CalHFA created the Keep Your Home California program after asking community leaders and housing advocates around the state how to best help families. This input helped CalHFA establish four programs with one main goal – keeping homeowners in their homes. The four programs have a far-reaching impact for families undergoing financial hardships, from helping unemployed homeowners make their mortgage payments, to a principal reduction program for those facing much lower home values. A mortgage reinstatement program allows qualified homeowners to get back on their financial feet and in step with their mortgage payments, while a fourth program offers money for homeowners to relocate after a pre-approved short sale or deed-in-lieu.
Almost 40 loan servicers, including Bank of America and Wells Fargo, are participating in at least one of the four programs. Almost half of the servicers are participating in at least three programs.

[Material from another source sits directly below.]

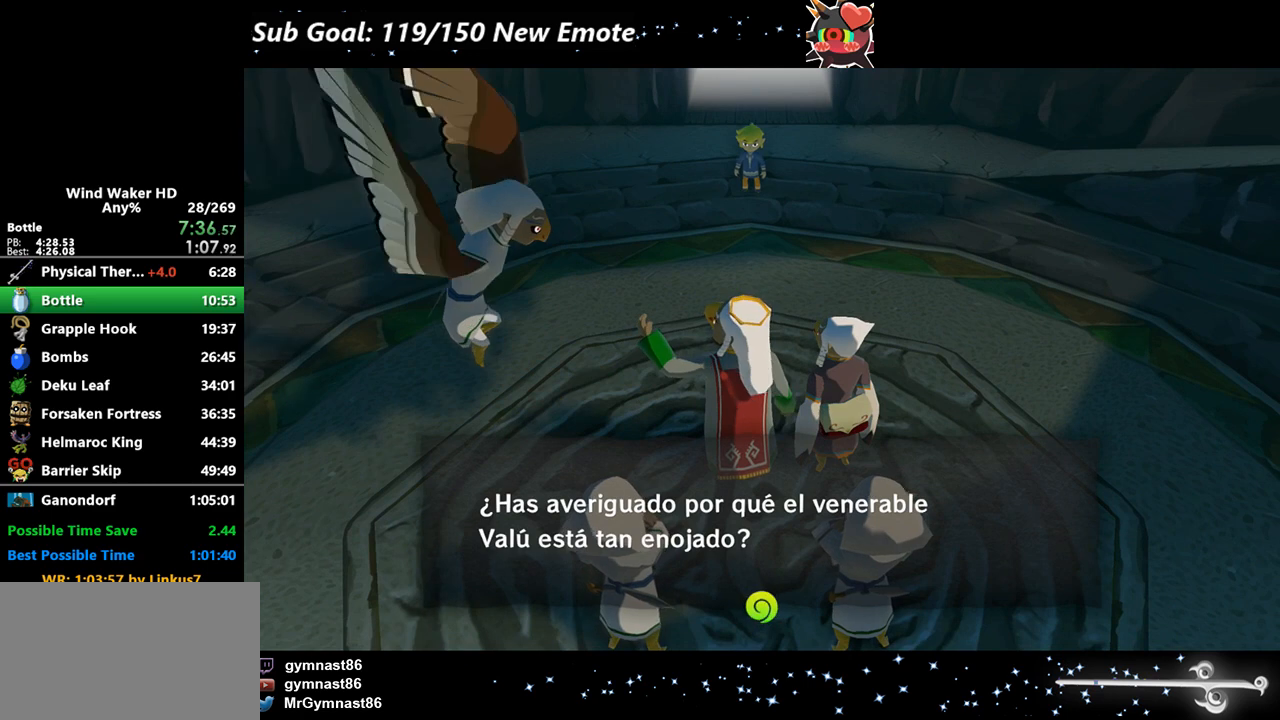
{"buttons": [], "left_stick": "center", "right_stick": "center"}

Keep Your Home California, which fully launched in February, has attracted significant media attention and the counseling center handles an average of nearly 1,000 calls per day, with some days topping 2,000 calls from homeowners seeking more information or applying for programs. While Keep Your Home California directly benefits homeowners, it also stabilizes neighborhoods and communities because foreclosed homes are bad for business, the economy and neighborhoods.
Accomplishments - Keep Your Home California
- Allocated more than $80 million in funds to nearly 4,700 homeowners over the last four months of the fiscal year.
- Recruited nearly 40 mortgage servicers to the program, covering about 85 percent of mortgages in California.